Je l'ai fait volontairement. Chacun peut trouver le message qu'il veut dans ces clips. Et personnellement j'adore ça : tu peux, en tant que réalisateur, mettre un message ou au contraire ne rien justifier. Il n'y a aucune mission. Je trouve ça moins intéressant de justifier, même quand ça commence à monter sur des forums de discussion. J'ai des potes qui, en voyant les deux clips, étaient morts de rire de A à Z parce que c'est sur-dramatisé et ouvertement débile. D'autres y voient des choses plus profondes. Personnellement, je préfère rester en retrait de l'analyse. Surtout qu'après Stress, j'ai commencé à devenir masochistement fan des commentaires «mauvaise ambiance» sur YouTube ou Dailymotion, du genre «sa mère aurait dû avorter». Je fais une collection, du coup. Et je voulais la continuer parce qu'au fond, je crois que j'adore ça. Internet, c'est vraiment la démocratisation de la critique. Au moment du clip de Justice, tu te prends ça dans la gueule, c'est un peu violent. Mais, finalement, c'est tellement dingue que tu passes un cap et ça devient mortel. Je cherchais les plus mauvaises critiques et j'étais moins attentif aux bonnes. Je cherchais à tout prix les mecs les plus virulents, ceux qui s'énervaient le plus derrière leur ordinateur. C'est quand même assez cool de provoquer ce genre de sensations avec seulement un clip de 7 minutes.
Qu'est-ce qui justifie des réactions extrêmes?

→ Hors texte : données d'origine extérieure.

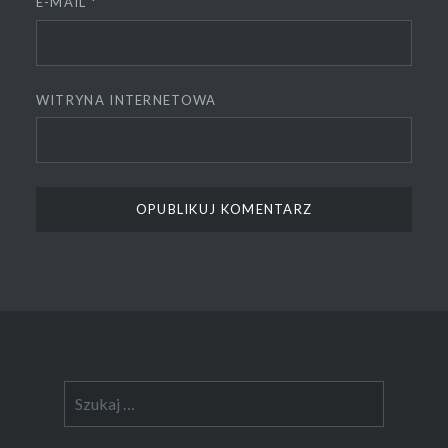
E-MAIL
*
WITRYNA INTERNETOWA
Szukaj:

Je ne m'attendais pas à une telle déferlante de messages provenant de gens vraiment choqués. En analysant après coup, je ne pense pas que ce soit pour la violence. Aujourd'hui, on trouve tout sur le net. Même dans les films ou à la télévision, tu assistes à des scènes plus violentes. Le fait que ce ne soit pas explicatif ni moralisateur, qu'il n'y a pas de message clair, c'est ce qui déstabilise les gens. Quand le clip de Stress est sorti, la presse de gauche m'a traité de facho et la droite sous-entendait que c'était un appel à l'anarchie. Tu te retrouves au milieu de tout ça et tu ne sais plus où te situer. Ce qui est sûr, c'est qu'aujourd'hui, la morale est partout : il y a plein de films américains que j'adore, genre les comédies avec Ben Stiller où je suis mort de rire. Je ne peux pas m'empêcher d'être frustré par les dernières vingt minutes qui me plombent tout parce qu'ils rattrapent toutes les outrances de la première partie du film au nom d'une morale.